Ouvrir la voix
d’Amandine Gay
Documentaire
Sorti le 29 novembre 2017
Les femmes noires afro-descendantes sont au centre du premier documentaire autoproduit de la réalisatrice française Amandine Gay. Dans son film choral, cette dernière donne la parole à vingt-quatre femmes issues de la diaspora africaine et antillaise. Tout au long du documentaire, les témoignages s’entrecroisent et se répondent pour raconter les expériences de ces femmes en France et en Belgique. Il y est question de race au sens sociologique du terme, de communautarisme, de genre, d’homosexualité, de santé mentale avec en filigrane cette interrogation : comment se construire dans une société qui sans cesse vous renvoie à votre couleur de peau et qui, bien souvent, l’utilise comme unique déterminant de votre personne ? La réponse n’est pas simple et les stratégies misent en place sont multiples.
Pas de musique de fond, une captation face caméra, des plans serrés sur les visages, le film ne s’embarrasse pas de fioritures. Ce choix de réalisation qui sort de l’ordinaire peut déstabiliser à première vue. Cependant, il permet de livrer un travail brut qui va à l’essentiel. On évite la dispersion et on se concentre sur la parole. Pendant deux heures, le spectateur écoute, se questionne, s’interroge sur ses propres comportements. Les gros plans créent une bulle d’intimité et on a l’impression de passer un moment privilégié en tête à tête avec des amies proches. Peu à peu celles-ci se livrent et racontent le racisme, les discriminations lors du parcours scolaire et professionnel, les micro-agressions quotidiennes. Elles nous parlent de leur corps et de la place qu’il occupe dans l’imaginaire occidental, de l’injonction à répondre à des canons de beautés qui ne correspondent pas à leurs traits physiques, de la difficulté à exister dans un paysage médiatique empreint de stéréotypes. Les témoignages reflètent la place de la femme noire dans une société majoritairement blanche, mais ils parlent également de la place qu’elle occupe au sein de sa propre communauté.
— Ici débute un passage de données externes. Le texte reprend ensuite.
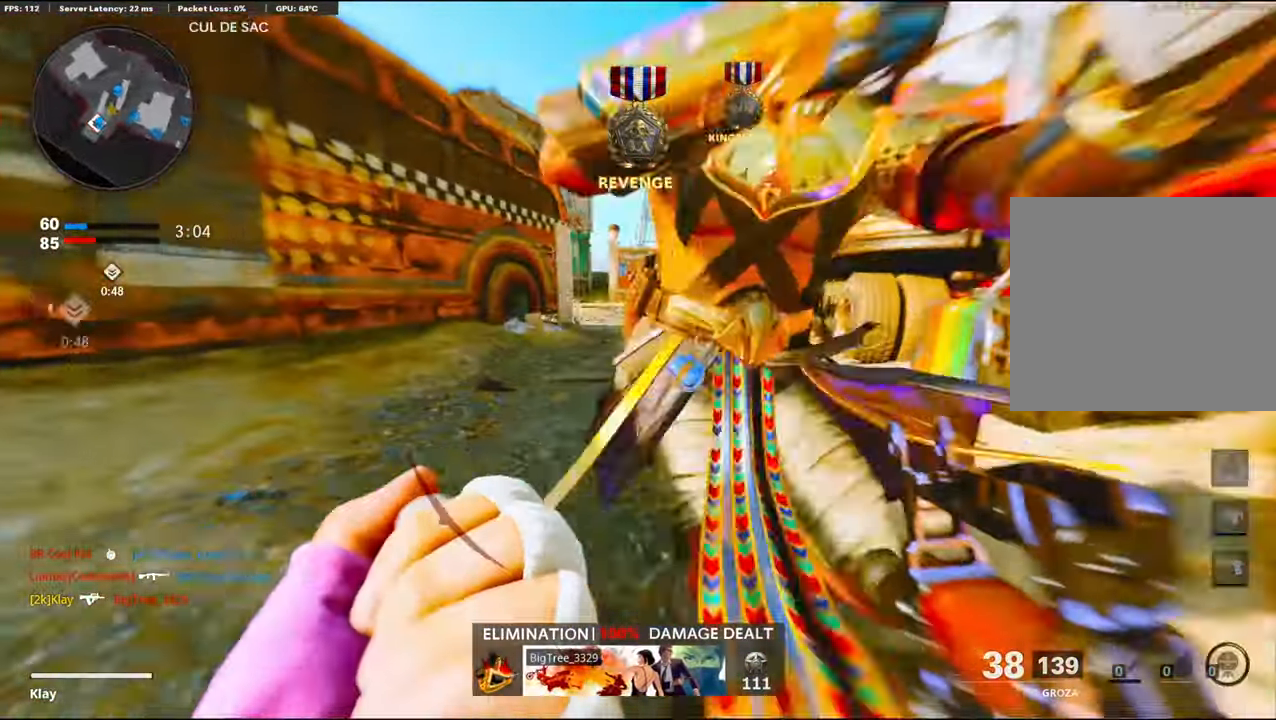
{"buttons": ["R1"], "left_stick": "down-left", "right_stick": "left", "events": [[50, "R3", "down"], [83, "R1", "down"], [150, "R3", "up"], [150, "right_stick", "right"], [200, "left_stick", "down-left"], [317, "right_stick", "center"], [400, "right_stick", "left"]]}
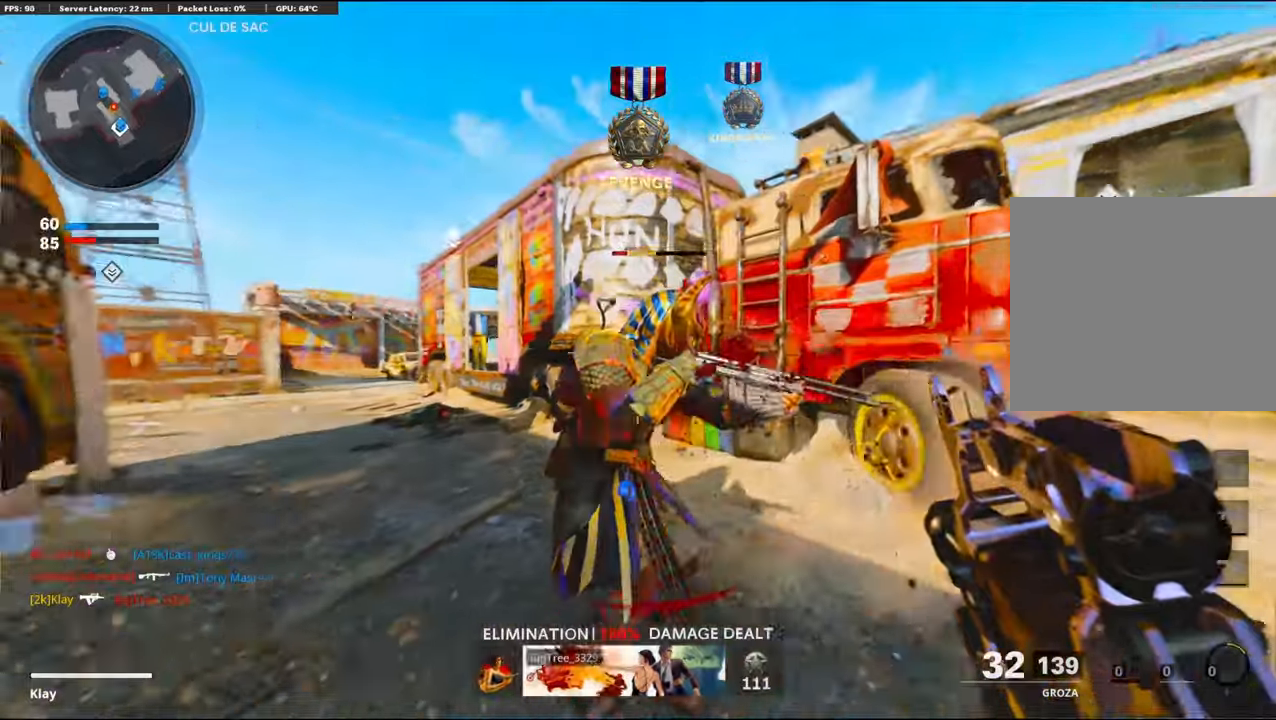
{"buttons": ["L3"], "left_stick": "up", "right_stick": "right", "events": [[117, "right_stick", "center"], [200, "right_stick", "down-right"], [267, "left_stick", "down-right"], [334, "right_stick", "right"], [350, "R1", "up"], [417, "left_stick", "up-right"], [467, "L3", "down"], [484, "left_stick", "up"]]}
Les expériences relatées semblent avoir marqué ces différentes femmes et elles ont sans aucun doute participé à la construction de ce qu’elles sont aujourd’hui. Malgré la gravité des sujets abordés, le film réussit à ne pas nous entrainer dans une atmosphère lourde et pesante. À mille lieues d’un misérabilisme de seconde zone, les femmes interviewées sont touchantes et attachantes, drôles et combatives. Malgré la fatigue et les désillusions, il émane de chacunes d’elles une envie d’exister et de prendre sa juste place dans la société ; dans un pays qui, n’en déplaise à certains, est aussi le leur. Elles sont mues par un désir irrépressible et légitime de pouvoir être ce qu’elles ont envie d’être sans devoir sans cesse entrer dans une norme définie par d’autres.
Ouvrir la voix est un petit bijou à ne pas manquer, car il éclaire d’une façon inédite la parole de la diaspora africaine. Un documentaire vrai et nécessaire qui donne à voir une pluralité de femmes dans leur diversité, des femmes noires comme on en voit rarement au cinéma.